Quando la sfida del leader è mollare

Da Silla a Churchill, le uscite in punta dei piedi dei grandi della Storia. Il Cav confida ai suoi ospiti: "La Thatcher mi disse che il momento più bello è ritirarsi"

Quando la sfida del leader è mollare

«Alcuni leader europei mi hanno confessato che il momento più bello della loro vita politica è stato quando si sono ritirati». Berlusconi è in Brianza, davanti a lui ci sono una cinquantina di ospiti, stanno visitando villa Gernetto.

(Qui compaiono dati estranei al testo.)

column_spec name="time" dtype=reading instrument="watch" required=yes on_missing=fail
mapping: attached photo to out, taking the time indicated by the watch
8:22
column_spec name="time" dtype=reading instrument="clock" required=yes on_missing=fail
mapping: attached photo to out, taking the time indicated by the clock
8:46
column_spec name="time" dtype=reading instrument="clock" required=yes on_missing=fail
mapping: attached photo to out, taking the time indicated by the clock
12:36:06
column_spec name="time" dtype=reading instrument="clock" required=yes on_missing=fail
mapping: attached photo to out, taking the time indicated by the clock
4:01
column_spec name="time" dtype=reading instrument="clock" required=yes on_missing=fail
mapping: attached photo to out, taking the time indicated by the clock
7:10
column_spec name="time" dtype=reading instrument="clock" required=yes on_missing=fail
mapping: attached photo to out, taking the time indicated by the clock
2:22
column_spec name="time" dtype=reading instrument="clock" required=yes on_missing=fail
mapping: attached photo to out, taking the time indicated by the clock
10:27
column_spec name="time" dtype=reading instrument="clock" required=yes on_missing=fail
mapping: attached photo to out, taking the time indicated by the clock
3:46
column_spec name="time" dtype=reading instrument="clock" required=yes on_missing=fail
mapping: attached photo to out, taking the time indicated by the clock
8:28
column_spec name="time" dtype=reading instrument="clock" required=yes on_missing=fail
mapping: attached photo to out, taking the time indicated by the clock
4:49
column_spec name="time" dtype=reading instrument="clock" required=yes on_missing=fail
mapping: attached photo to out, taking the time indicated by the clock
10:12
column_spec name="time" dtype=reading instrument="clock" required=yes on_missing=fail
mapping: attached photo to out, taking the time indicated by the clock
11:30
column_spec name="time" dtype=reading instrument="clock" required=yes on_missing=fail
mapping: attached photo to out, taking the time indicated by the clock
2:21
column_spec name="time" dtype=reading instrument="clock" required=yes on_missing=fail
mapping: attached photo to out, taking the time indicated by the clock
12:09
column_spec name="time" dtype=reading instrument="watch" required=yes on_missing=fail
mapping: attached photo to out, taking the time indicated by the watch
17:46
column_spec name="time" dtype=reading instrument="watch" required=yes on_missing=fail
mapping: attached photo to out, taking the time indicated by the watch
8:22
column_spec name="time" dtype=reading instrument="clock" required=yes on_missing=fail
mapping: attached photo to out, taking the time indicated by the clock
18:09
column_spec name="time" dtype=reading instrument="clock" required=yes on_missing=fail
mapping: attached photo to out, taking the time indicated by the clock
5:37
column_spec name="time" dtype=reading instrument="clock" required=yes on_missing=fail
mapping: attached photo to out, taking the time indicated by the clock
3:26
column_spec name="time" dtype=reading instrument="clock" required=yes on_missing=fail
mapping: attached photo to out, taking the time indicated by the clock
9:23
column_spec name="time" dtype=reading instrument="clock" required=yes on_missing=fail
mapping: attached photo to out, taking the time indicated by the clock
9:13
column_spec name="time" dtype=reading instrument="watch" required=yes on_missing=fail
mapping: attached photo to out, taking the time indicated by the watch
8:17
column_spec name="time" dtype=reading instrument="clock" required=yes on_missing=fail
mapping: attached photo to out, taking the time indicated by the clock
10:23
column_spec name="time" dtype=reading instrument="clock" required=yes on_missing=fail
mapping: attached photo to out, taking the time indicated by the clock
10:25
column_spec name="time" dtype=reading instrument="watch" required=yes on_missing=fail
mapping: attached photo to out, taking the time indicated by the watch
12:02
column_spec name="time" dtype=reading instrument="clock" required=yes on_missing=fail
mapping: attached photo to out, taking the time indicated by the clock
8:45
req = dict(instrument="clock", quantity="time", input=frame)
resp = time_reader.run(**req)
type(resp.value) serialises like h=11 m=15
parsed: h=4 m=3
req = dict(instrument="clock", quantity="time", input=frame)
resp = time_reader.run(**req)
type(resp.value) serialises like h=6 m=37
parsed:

È la giornata del Fai ed è qui che senza troppa enfasi butta giù questa frase sulla libertà dal potere. Non è la prima volta che lo fa. Racconta che fu Margaret Thatcher a sussurrarglielo. Poi ci sono gli altri. Blair non rimpiange certo il numero 10 di Downing Street, Clinton ha lasciato il giocattolo alla moglie, Aznar si gode un lungo futuro da post premier, Gorbaciov ha girato il mondo come conferenziere ben pagato e c’è chi ricorda a Montecitorio un D’Alema con il sorrisetto da mezzo pensionato lamentarsi dei viaggi meravigliosi che fa da quando la bottega pesa sulle spalle di Bersani. Fare un passo indietro o di lato ti fa respirare. Se ne sta accorgendo anche re Giorgio, sua maestà Napolitano, il primo presidente presidenzialista della Repubblica italiana. Che fatica governare con Cgil, anziani amici di partito, nuovi alleati, vecchi nemici. Che fatica anche se governi per interposta persona. Poi dici basta e sospiri.
Deve essere come scendere da un aereo, l’idea di stare con i piedi per terra all’improvviso ti sembra rassicurante. Quando Andreotti sosteneva che il potere logora chi non ce l’ha sapeva di dire una facezia, che per essere davvero arguta è sempre una mezza verità. La realtà è che dopo un po’ il trono di spade diventa maledettamente scomodo. È inebriante, ma scomodo. Non bisogna leggersi tutta la saga di R. R. Martin per capire che il gioco della politica non è a costo zero. Quando vinci pensi di poter governare, poi passi buona parte del tempo a resistere a chi, vicino o lontano, di lato o di fronte, ha come unico obiettivo quello di farti cadere.
L’arte più difficile del potere è arrangiare una buona difesa. Nelle dittature quello che ti frega è la paura e il sospetto. Controlli tutto perché non ti fidi di nessuno. Non ti fai una vacanza perché non sai se al ritorno trovi la poltrona occupata e le tue statue mozzate. Quelli come Coriolano sono pochi. Arrivano, risolvono il problema e tornano in campagna. Monti giura che farà così. Non tutti ci credono. Il più sorprendente fu Lucio Cornelio Silla, anni di guerra civile e terrore, con liste di proscrizione e beni strappati agli oppositori, poi un giorno dice basta, prende quattro stracci e se ne va a banchettare nella villa di campagna. Si narra di un passante che mentre andava via lo insultò, sfogando rabbia e rancore. Silla non disse nulla, ma confidò a un amico: «Imbecille! Dopo questo gesto, non ci sarà più alcun dittatore al mondo disposto ad abbandonare il potere».
Nelle democrazie lo stress è diverso. Winston Churchill diceva: «La democrazia funziona quando a decidere sono in due e uno è malato». Ma anche lui se ne è andato senza lamentarsi troppo. Pensate. Uno vince la guerra delle guerre, quella dove si combatte dal Pacifico al Mediterraneo, mette in ginocchio la Germania, costringe Hitler al suicidio, si vanta di aver salvato la libertà dal più feroce totalitarismo, si presenta davanti agli elettori e questi scelgono Attlee. Churchill si fa da parte, si mette a scrivere libri, rivince sei anni dopo, nel ’51, e poi nel 1955 passa la mano. E campa sereno per altri dieci anni, nel ruolo rilassante del «grande uomo».
Aveva capito tutto Italo Calvino con Il re in ascolto.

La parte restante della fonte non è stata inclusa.